For me, summertime brings thoughts of swimming pools and gardening tools. Yesterday I spent almost the entire day happily utilizing one or the other. In today’s post, I want to address other types of pools and tools that can be used as part of an overall financial strategy. While this may not sound as fun, having enough money to live a life you love certainly sounds appealing!
One of the most practical and simplest tools for an investment plan is an index funds. A stock index is a pool, or basket of stocks that represents a market or a segment of that market. Common stock indexes that you have probably heard of are the Standard and Poor’s 500 and the Dow Jones Industrial Average. The S&P500, for example, is made up of 500 large U.S. based companies that represent the U.S. stock market.
An index mutual fund mimics a particular index, allowing investors to buy the index as a whole through a mutual fund. There are several reasons why index investing has grown astronomically in popularity with individual investors over the past two decades.
- Index funds are simple.

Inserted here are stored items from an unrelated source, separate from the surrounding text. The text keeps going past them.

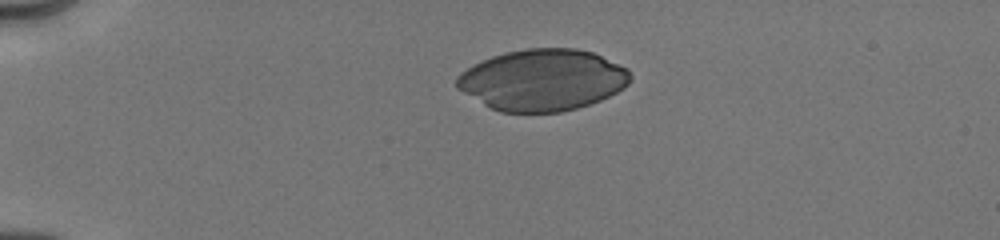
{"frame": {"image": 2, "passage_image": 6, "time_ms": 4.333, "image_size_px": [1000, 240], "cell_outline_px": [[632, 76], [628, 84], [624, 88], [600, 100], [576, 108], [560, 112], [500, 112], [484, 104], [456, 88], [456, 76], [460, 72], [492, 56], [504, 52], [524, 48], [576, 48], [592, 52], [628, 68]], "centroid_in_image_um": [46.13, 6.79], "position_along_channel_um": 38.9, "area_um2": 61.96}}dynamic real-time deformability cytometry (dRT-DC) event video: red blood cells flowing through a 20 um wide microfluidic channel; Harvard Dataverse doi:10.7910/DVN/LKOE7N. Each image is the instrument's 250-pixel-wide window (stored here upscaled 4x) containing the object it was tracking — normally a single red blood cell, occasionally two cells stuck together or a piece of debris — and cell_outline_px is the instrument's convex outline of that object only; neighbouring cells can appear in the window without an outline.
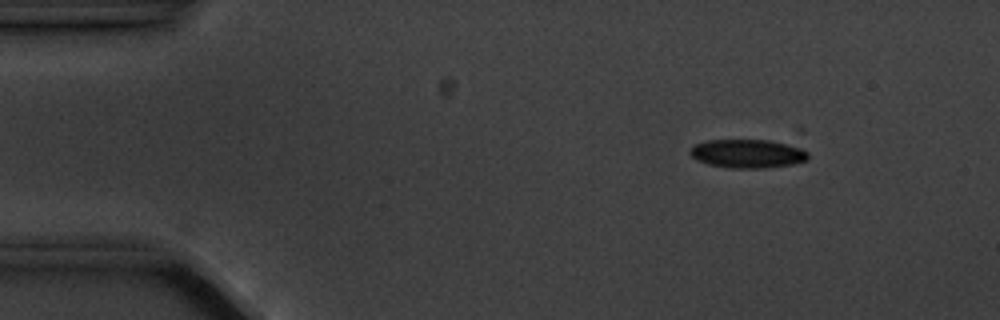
{"species": "common noctule bat (a hibernating species)", "species_latin": "Nyctalus noctula", "temperature_condition": "cold", "stored_images_in_passage": 5, "camera_frame_rate_fps": 3000, "um_per_image_px": 0.085, "animal": {"sex": "male", "body_mass_g": 20.1, "forearm_length_mm": 53.5}, "frame": {"image": 1, "passage_image": 2, "time_ms": 1.333, "image_size_px": [1000, 320], "cell_outline_px": [[808, 160], [792, 164], [764, 168], [732, 168], [708, 164], [696, 160], [688, 152], [696, 144], [708, 140], [768, 140], [800, 148], [808, 152]], "centroid_in_image_um": [63.53, 13.06], "position_along_channel_um": 21.5, "area_um2": 19.48}}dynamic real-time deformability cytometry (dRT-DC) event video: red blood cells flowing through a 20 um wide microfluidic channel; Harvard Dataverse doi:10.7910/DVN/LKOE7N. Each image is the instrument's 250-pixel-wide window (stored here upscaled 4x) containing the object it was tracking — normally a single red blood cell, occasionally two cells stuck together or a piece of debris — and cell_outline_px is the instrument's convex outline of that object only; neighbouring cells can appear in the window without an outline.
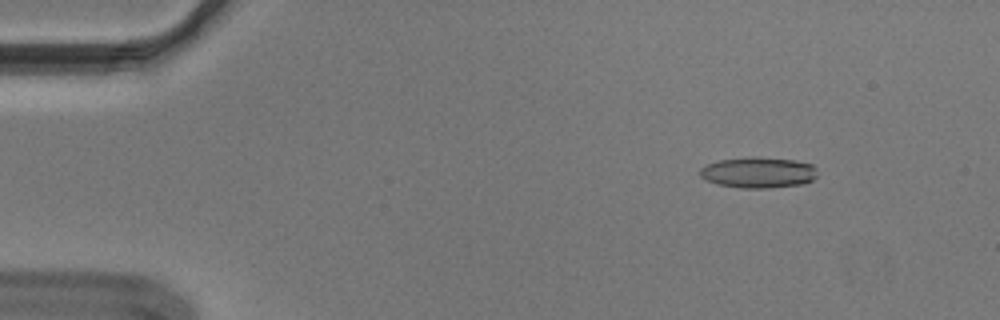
{"species": "Egyptian fruit bat (a non-hibernating species)", "species_latin": "Rousettus aegyptiacus", "temperature_condition": "cold", "stored_images_in_passage": 55, "camera_frame_rate_fps": 3000, "um_per_image_px": 0.085, "animal": {"sex": "male"}, "frame": {"image": 1, "passage_image": 7, "time_ms": 2.0, "image_size_px": [1000, 320], "cell_outline_px": [[816, 176], [812, 180], [804, 184], [768, 188], [740, 188], [716, 184], [700, 176], [700, 168], [708, 164], [720, 160], [752, 156], [756, 156], [792, 160], [812, 164], [816, 168]], "centroid_in_image_um": [64.46, 14.66], "position_along_channel_um": 20.5, "area_um2": 21.15}}
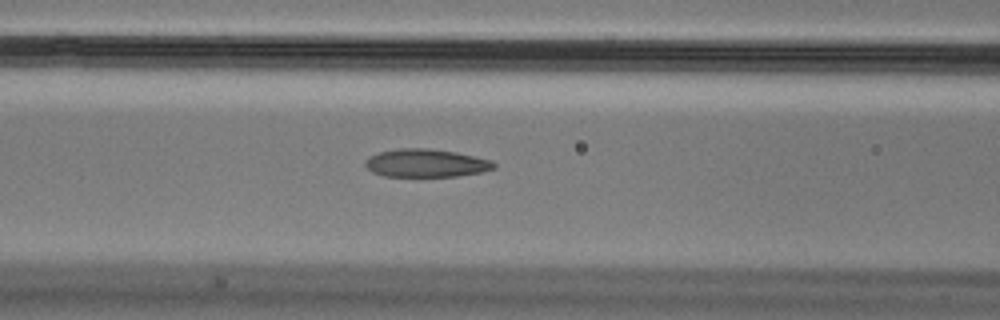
{"frame": {"image": 2, "passage_image": 23, "time_ms": 7.333, "image_size_px": [1000, 320], "cell_outline_px": [[496, 168], [480, 172], [456, 176], [384, 176], [372, 172], [364, 164], [364, 160], [380, 152], [400, 148], [428, 148], [456, 152], [492, 160], [496, 164]], "centroid_in_image_um": [36.22, 13.86], "position_along_channel_um": 130.4, "area_um2": 20.92}}
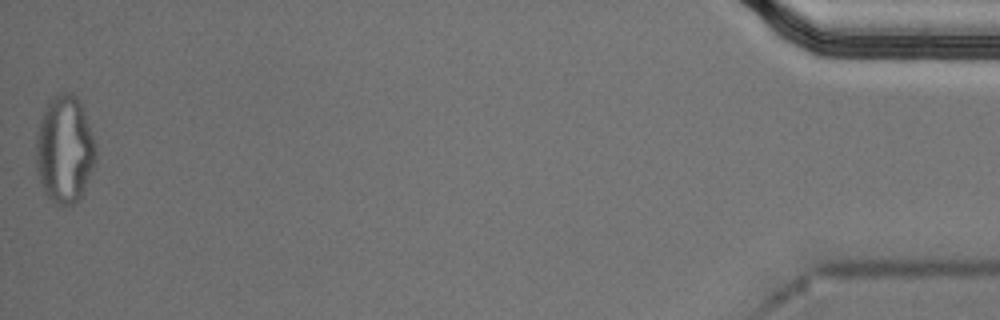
{"frame": {"image": 3, "passage_image": 55, "time_ms": 18.0, "image_size_px": [1000, 320], "cell_outline_px": [[96, 164], [84, 192], [80, 200], [72, 204], [56, 204], [44, 192], [36, 168], [36, 132], [44, 108], [48, 100], [60, 92], [72, 92], [76, 96], [84, 112], [96, 144]], "centroid_in_image_um": [5.5, 12.7], "position_along_channel_um": 429.7, "area_um2": 37.86}, "authors_computed_cell_mechanics": {"area_um2": 21.675, "velocity_mm_per_s": 3.6474, "shape_relaxation_time_tau1_ms": null, "shape_relaxation_time_tau2_ms": 2.6884, "deformation_change_tau1": null, "deformation_change_tau2": 0.1081}}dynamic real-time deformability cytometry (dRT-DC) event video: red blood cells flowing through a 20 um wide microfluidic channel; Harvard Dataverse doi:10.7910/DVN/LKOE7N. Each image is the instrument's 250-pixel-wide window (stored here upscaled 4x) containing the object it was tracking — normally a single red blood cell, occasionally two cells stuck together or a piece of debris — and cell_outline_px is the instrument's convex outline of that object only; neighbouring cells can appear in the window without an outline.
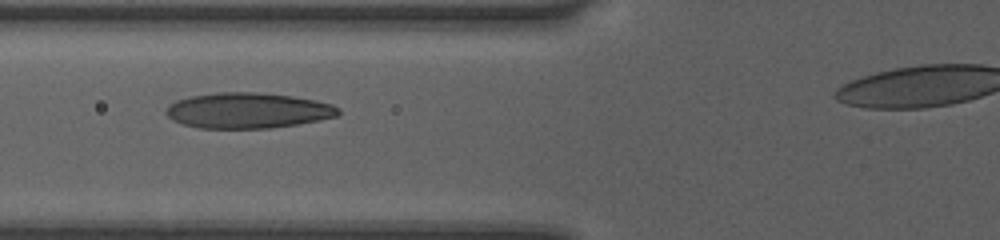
{"species": "human", "species_latin": "Homo sapiens", "temperature_condition": "room temperature", "stored_images_in_passage": 6, "camera_frame_rate_fps": 3000, "um_per_image_px": 0.085, "donor": {"sex": "female"}, "frame": {"image": 1, "passage_image": 3, "time_ms": 2.0, "image_size_px": [1000, 240], "cell_outline_px": [[340, 112], [336, 116], [320, 120], [272, 128], [200, 128], [184, 124], [172, 120], [164, 112], [168, 104], [176, 100], [188, 96], [216, 92], [256, 92], [292, 96], [316, 100], [332, 104], [340, 108]], "centroid_in_image_um": [21.04, 9.38], "position_along_channel_um": 104.8, "area_um2": 35.89}}
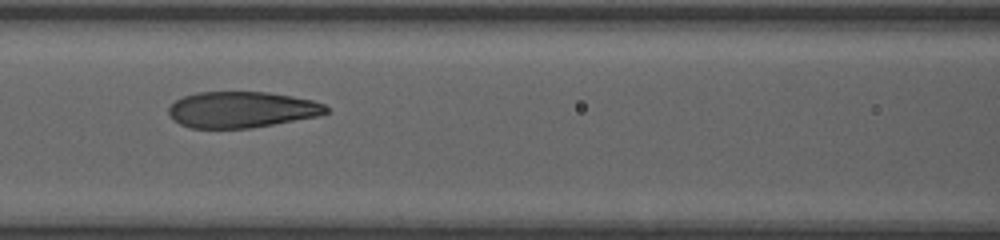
{"frame": {"image": 2, "passage_image": 4, "time_ms": 3.0, "image_size_px": [1000, 240], "cell_outline_px": [[328, 112], [320, 116], [252, 128], [192, 128], [180, 124], [172, 120], [168, 112], [168, 108], [176, 100], [184, 96], [196, 92], [268, 92], [292, 96], [312, 100], [324, 104], [328, 108]], "centroid_in_image_um": [20.55, 9.32], "position_along_channel_um": 146.1, "area_um2": 33.29}}
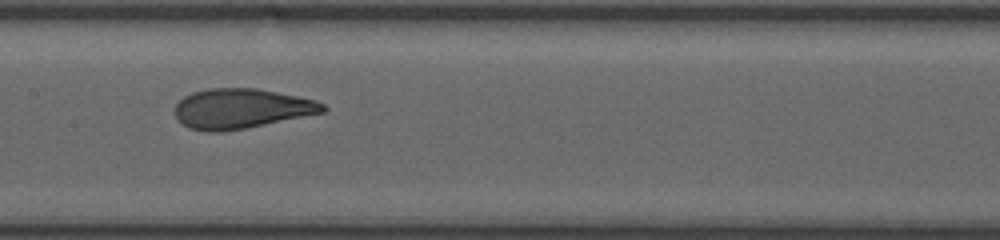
{"frame": {"image": 3, "passage_image": 5, "time_ms": 4.0, "image_size_px": [1000, 240], "cell_outline_px": [[328, 108], [324, 112], [244, 128], [220, 132], [208, 132], [188, 128], [176, 116], [176, 104], [184, 96], [192, 92], [208, 88], [256, 88], [316, 100], [324, 104]], "centroid_in_image_um": [20.5, 9.22], "position_along_channel_um": 186.9, "area_um2": 34.04}}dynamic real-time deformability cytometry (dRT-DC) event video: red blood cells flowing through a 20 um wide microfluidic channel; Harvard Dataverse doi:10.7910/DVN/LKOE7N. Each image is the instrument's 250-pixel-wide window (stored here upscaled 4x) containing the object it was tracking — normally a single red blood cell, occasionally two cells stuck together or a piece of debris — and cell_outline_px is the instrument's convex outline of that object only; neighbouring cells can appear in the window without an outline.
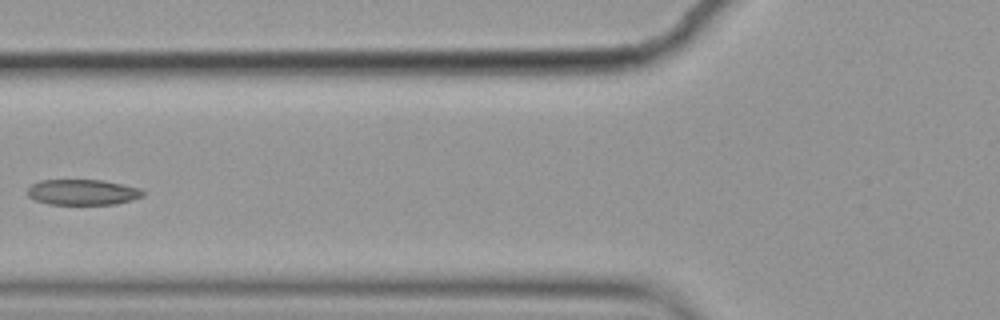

If you wanted to make a diversified investment in the US stock market, but didn’t want to research and track a lot of different companies, then you could buy the S&P500 index. You would then own a tiny piece of each of those 500 companies through a fund.
- Index funds can be very low cost, since no research team is needed to identify the stocks that need to be bought. The fund just buys the companies in the index.
- Index funds are tax efficient, since the only time stocks are bought and sold within the fund is when the index changes the holdings, which is rare.
- The minimum requirement amounts for index funds are very small. This makes them well suited for someone who doesn’t have enough money to work with a financial advisor, or who wants to manage at least a portion of her own money.
Remember, it’s the money that you keep after related costs that grows. Index funds can be an excellent way to invest. Enhancing an index strategy with scheduled re-balancing or taking advantage of market cycles can add an extra boost to your investment plan while reducing risk.